Zespół nieszczelnego jelita, mimo że nie został dobrze opisany w literaturze medycznej, jest dla naukowców przydatnym modelem do objaśniania mechanizmów zakażenia grzybem, ale też ułatwia zrozumienie, jak dochodzi do alergii pokarmowych i chorób autoimmunologicznych (pisaliśmy o tym w materiale o nietolerancji pokarmowej). Candida bowiem nie tylko potrafi przedostać się przez błonę śluzową jelit (co udowodnił niemiecki lekarz Wolfgang von Krause, eksperymentując na sobie, a potwierdzono w badaniach na zwierzętach), ale sama przyczynia się do powstania nieszczelności i „wypuszczenia” do układu krążenia obcych białek pokarmowych, co może doprowadzić właśnie m.in. do nietolerancji i alergii pokarmowych.
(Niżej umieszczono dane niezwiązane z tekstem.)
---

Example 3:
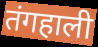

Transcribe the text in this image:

तंगहाली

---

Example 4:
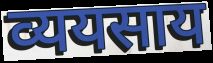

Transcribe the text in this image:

व्ययसाय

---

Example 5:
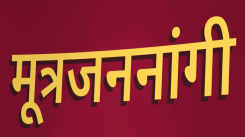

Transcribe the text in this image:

मूत्रजननांगी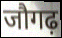
जौगढ़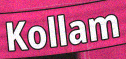
Kollam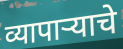
व्यापाऱ्याचेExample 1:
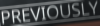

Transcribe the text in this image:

PREVIOUSLY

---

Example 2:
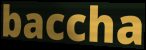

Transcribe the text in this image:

baccha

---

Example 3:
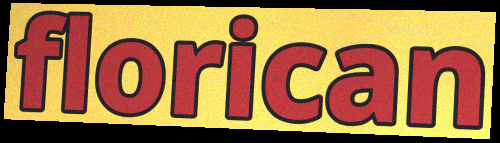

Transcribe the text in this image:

florican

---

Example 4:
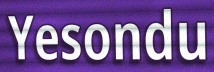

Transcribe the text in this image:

Yesondu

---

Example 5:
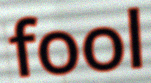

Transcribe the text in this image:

fool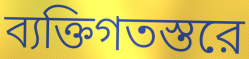
ব্যক্তিগতস্তরেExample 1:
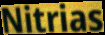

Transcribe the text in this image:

Nitrias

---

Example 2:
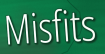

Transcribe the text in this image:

Misfits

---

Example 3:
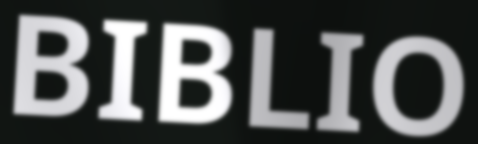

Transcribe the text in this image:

BIBLIO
Kolejny etap – grzybica organizmu?
To, że jelita przepuszczą Candidę, nie oznacza, że za chwilę będziemy mieć zakażony cały organizm. Zwykle grzyby atakują głównie układ pokarmowy, jamę ustną i gardło, skórę i błony śluzowe, pochwę i srom. Jakie są objawy zakażenia? To zależy od zaatakowanego organu. W przypadku układu pokarmowego, jamy ustnej i gardła – biegunki i biały nalot na języku. Skóry – zmiany na skórze i paznokciach. Dróg rodnych – swędzenie i upławy.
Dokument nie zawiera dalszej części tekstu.